(Bloomberg) -- Some of Portugal’s biggest real estate investors and developers say the government’s plan to stop offering tax breaks to certain foreigners who move to the country may hurt investment and won’t fix the housing crisis, which needs to be addressed with an increased supply of homes.

Prime Minister Antonio Costa said late on Monday that the so-called non-habitual resident regime will end next year for new residents, which can also include Portuguese citizens who have been living abroad. The program has attracted thousands of foreign homebuyers by offering a flat tax rate of 20% on their income, or a 10% tax rate on pensions during 10 years.

“This will squeeze investment and result in a worse housing situation than we already have,” said Claude Kandiyoti, head of Brussels-based family holding company Krest Real Estate Investments, which has invested in hotels, retail parks, warehouses and new residential projects in Portugal for more than a decade.

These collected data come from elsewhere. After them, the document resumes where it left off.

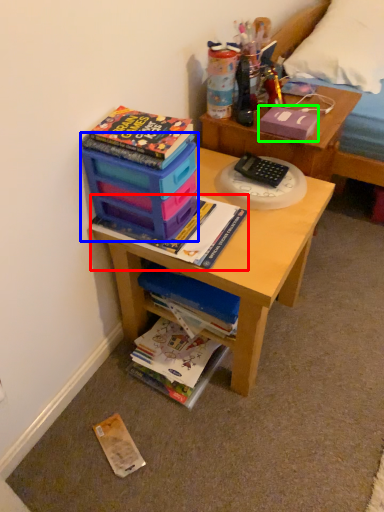
Question: Which object is positioned closest to book (highlighted by a red box)? Select from storage box (highlighted by a blue box) and paperback book (highlighted by a green box).

Choices:
 (A) storage box
 (B) paperback book

Answer: (A)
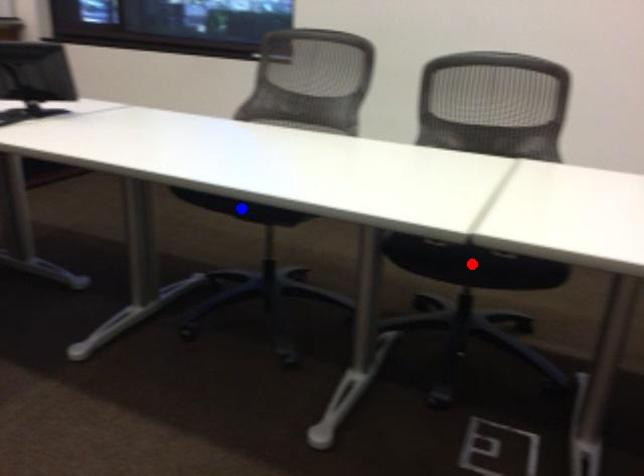
Question: In the image, two points are highlighted. Which point is nearer to the camera? Reply with the corresponding letter.

Choices:
 (A) blue point
 (B) red point

Answer: (B)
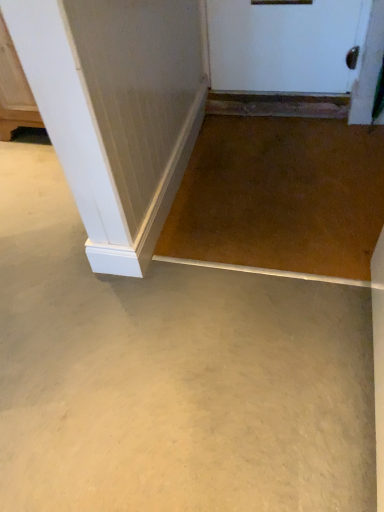
Identify the location of free point in front of clear glass screen door at upper right. (366, 153).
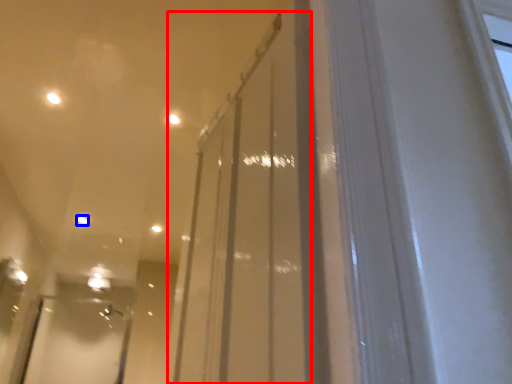
Question: Which of the following is the farthest to the observer, glass door (highlighted by a red box) or light (highlighted by a blue box)?

Choices:
 (A) glass door
 (B) light

Answer: (B)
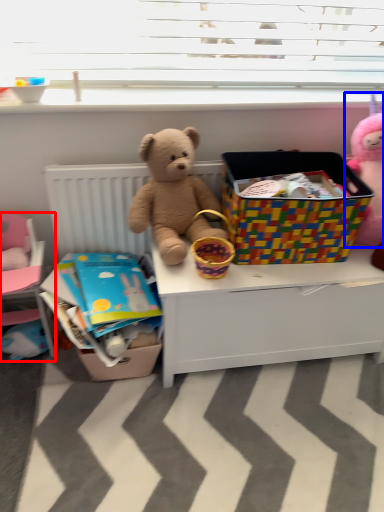
Question: Which object is further to the camera taking this photo, bed (highlighted by a red box) or toy (highlighted by a blue box)?

Choices:
 (A) bed
 (B) toy

Answer: (A)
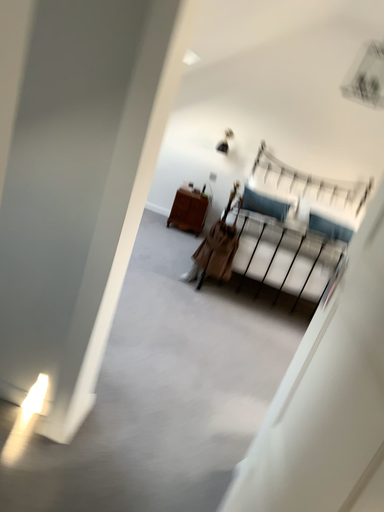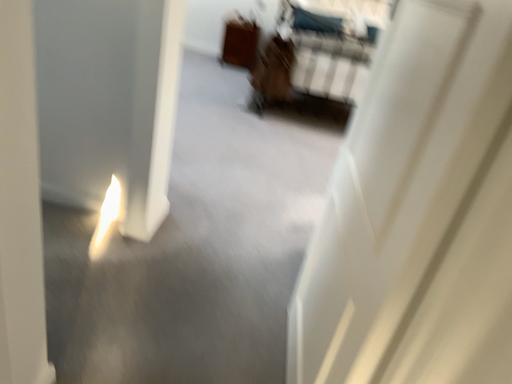
Question: How did the camera likely rotate when shooting the video?

Choices:
 (A) rotated upward
 (B) rotated downward

Answer: (B)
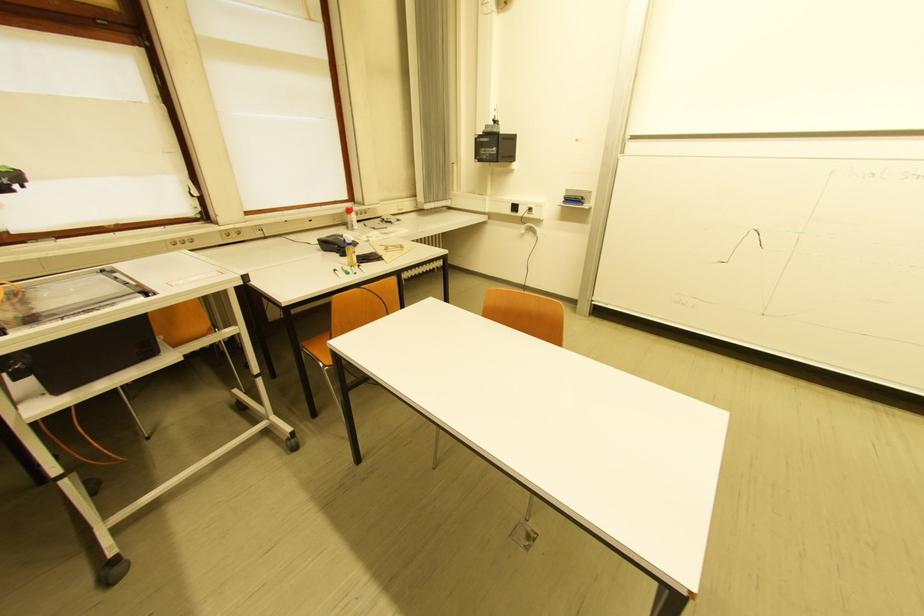
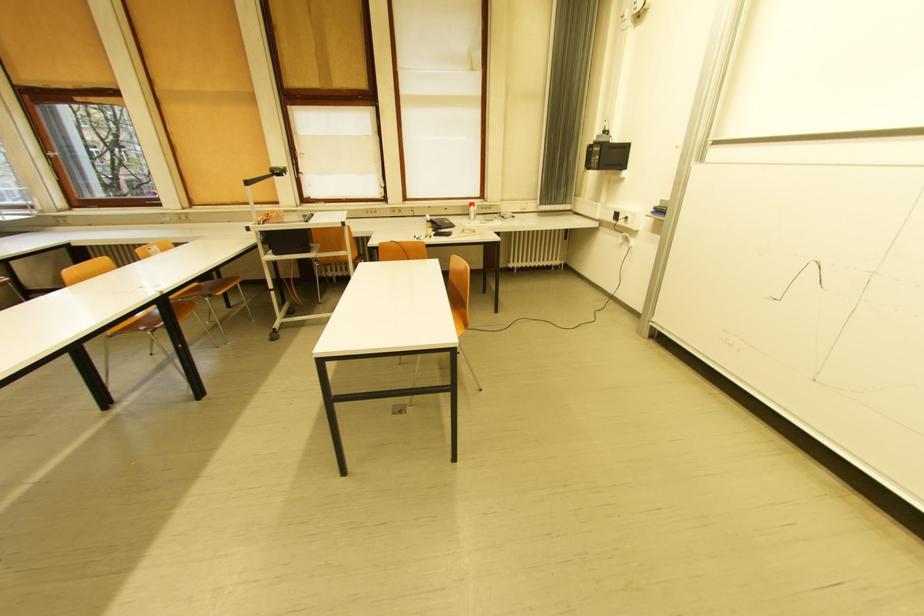
In the second image, find the point that corresponds to [339,217] in the first image.

(469, 208)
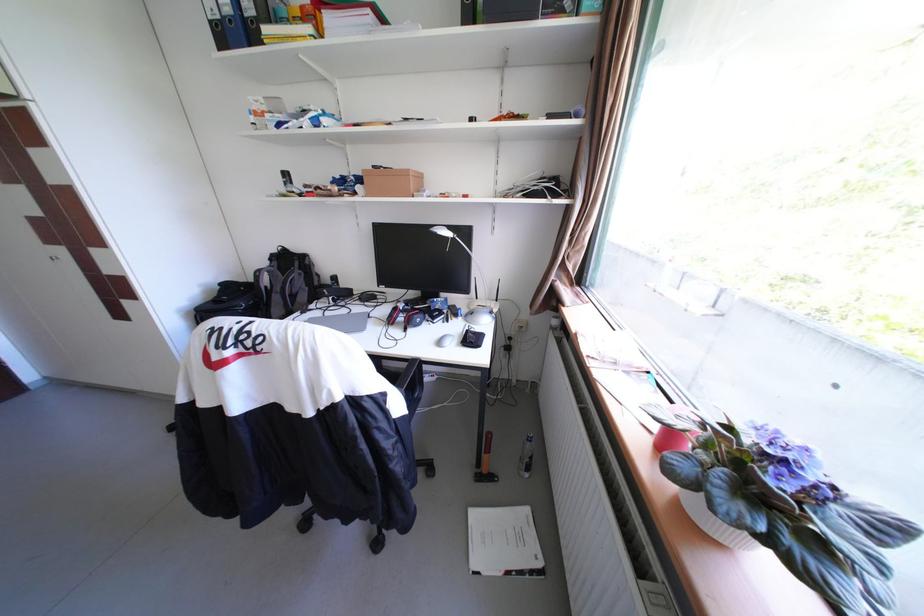
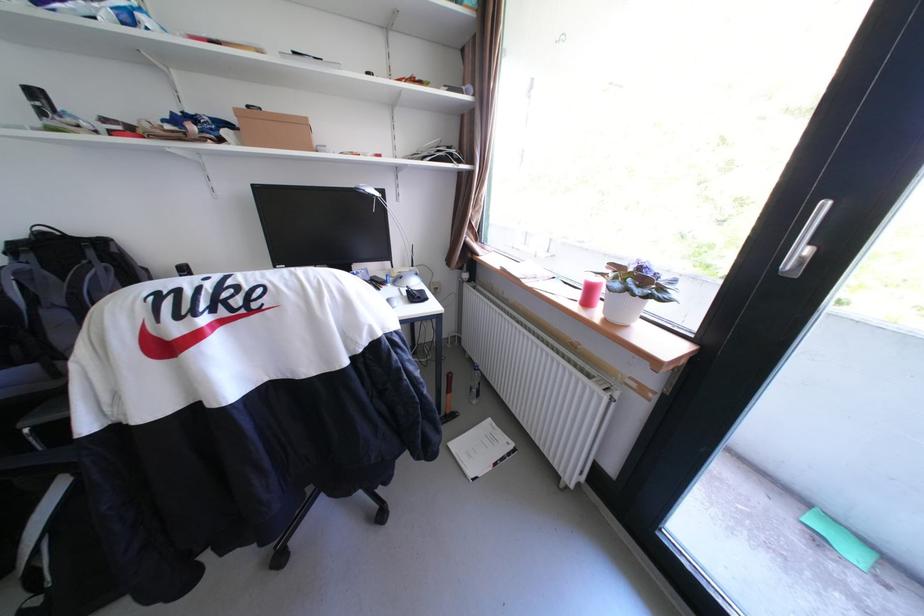
Locate, in the second image, the point that corresponds to pixel 483 515 in the first image.

(464, 446)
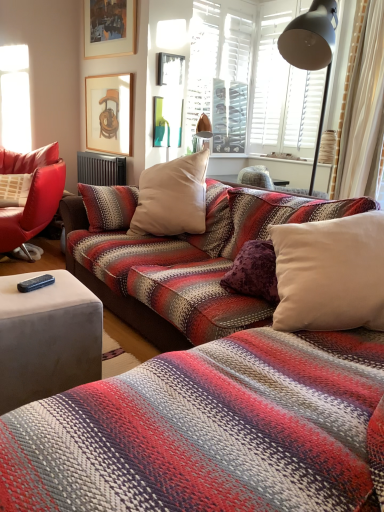
Locate an element on the screen. free space to the left of black rubber remote control at lower left is located at coordinates (14, 284).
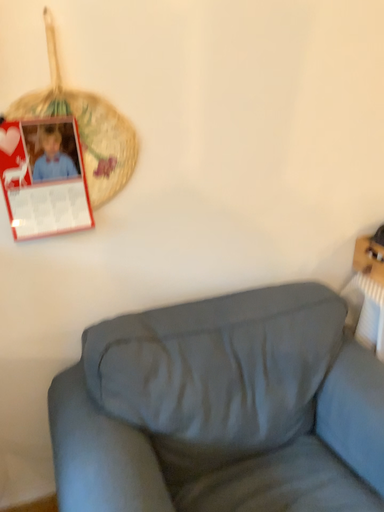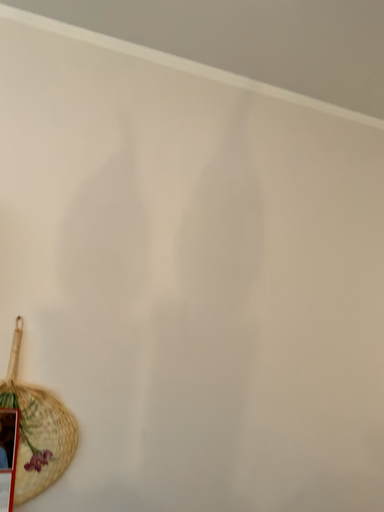
Question: Which way did the camera rotate in the video?

Choices:
 (A) rotated downward
 (B) rotated upward

Answer: (B)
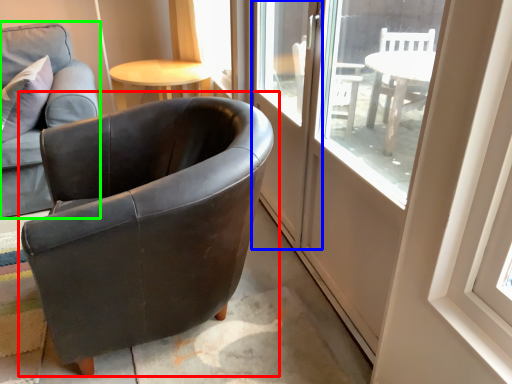
Question: Which object is the farthest from chair (highlighted by a red box)? Choose among these: screen door (highlighted by a blue box) or chair (highlighted by a green box).

Choices:
 (A) screen door
 (B) chair

Answer: (B)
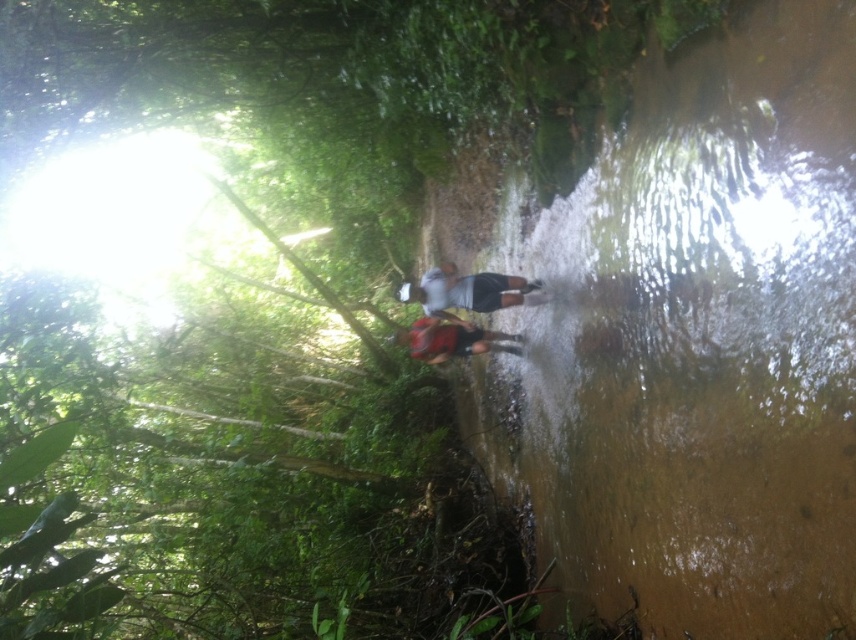
Is gray matte shirt at center to the right of red fabric backpack at center from the viewer's perspective?

Yes, gray matte shirt at center is to the right of red fabric backpack at center.

Does point (406, 291) come in front of point (421, 340)?

Yes.

Locate an element on the screen. Image resolution: width=856 pixels, height=640 pixels. gray matte shirt at center is located at coordinates (468, 291).

Can you confirm if brown murky water at center is wider than red fabric backpack at center?

Incorrect, brown murky water at center's width does not surpass red fabric backpack at center's.

Can you confirm if brown murky water at center is shorter than red fabric backpack at center?

No, brown murky water at center is not shorter than red fabric backpack at center.

Is point (603, 154) positioned after point (434, 355)?

That is False.

The image size is (856, 640). In order to click on brown murky water at center in this screenshot , I will do `click(696, 342)`.

This screenshot has width=856, height=640. Describe the element at coordinates (696, 342) in the screenshot. I see `brown murky water at center` at that location.

Between brown murky water at center and gray matte shirt at center, which one appears on the left side from the viewer's perspective?

gray matte shirt at center is more to the left.

Where is `brown murky water at center`? This screenshot has width=856, height=640. brown murky water at center is located at coordinates (696, 342).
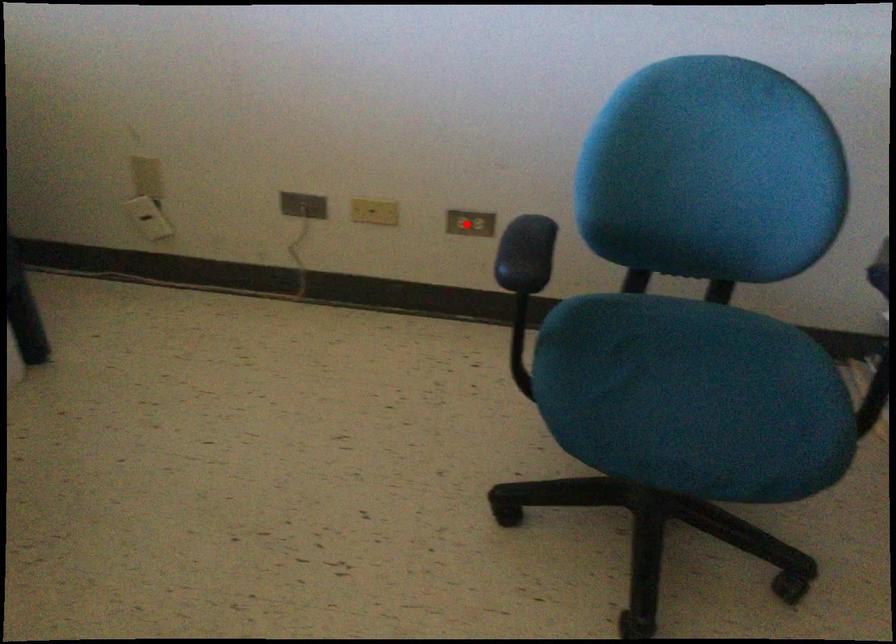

“I just received more than 30 messages from people all over the world who are reconsidering moving to Portugal,” he said on Tuesday morning.

As home prices soared in cities like Lisbon, the government earlier this year approved an end to the golden visa program for foreign property buyers, as well as a limit on rent increases. Now, Prime Minister Costa plans to end the non-habitual resident program that has so far benefited 89,000 people, according to the finance ministry. The premier said keeping the incentive would extend an unfair tax treatment and help to inflate house prices.

Jose Cardoso Botelho, head of Vanguard Properties, one of Portugal’s biggest developers, says it’s wrong to blame higher real estate prices on foreign buyers as they account for just a fraction of real estate transactions.

“It’s unequivocal that the housing problem lies in the lack of supply, but the legislator insists on trying to reduce demand,” Cardoso Botelho said. “Once again, Portugal reinforces the image of a country with a lack of stability in its laws, one of the most penalizing factors for investment.”

Read more: Runaway Property Costs Push Portugal to End Golden Era of Visas

Social housing in Portugal accounts for just 2% of the total stock, one of the lowest percentages in the European Union. Costa’s Socialist government has already pledged to increase public housing.

Even some real estate investors who agree that the non-habitual resident program is unfair for locals bearing a heavier tax burden say the government won’t solve the current housing crunch just by trying to cool foreign demand.

“In a way, I applaud this idea,” Pedro Coelho, the chief executive officer of Square Asset Management, a real estate investment firm in Lisbon with almost 2 billion euros in property investments, said about Costa’s announcement last night. “But the government needs to increase the supply of homes available in the market if it wants to solve the housing crunch, not block investment.”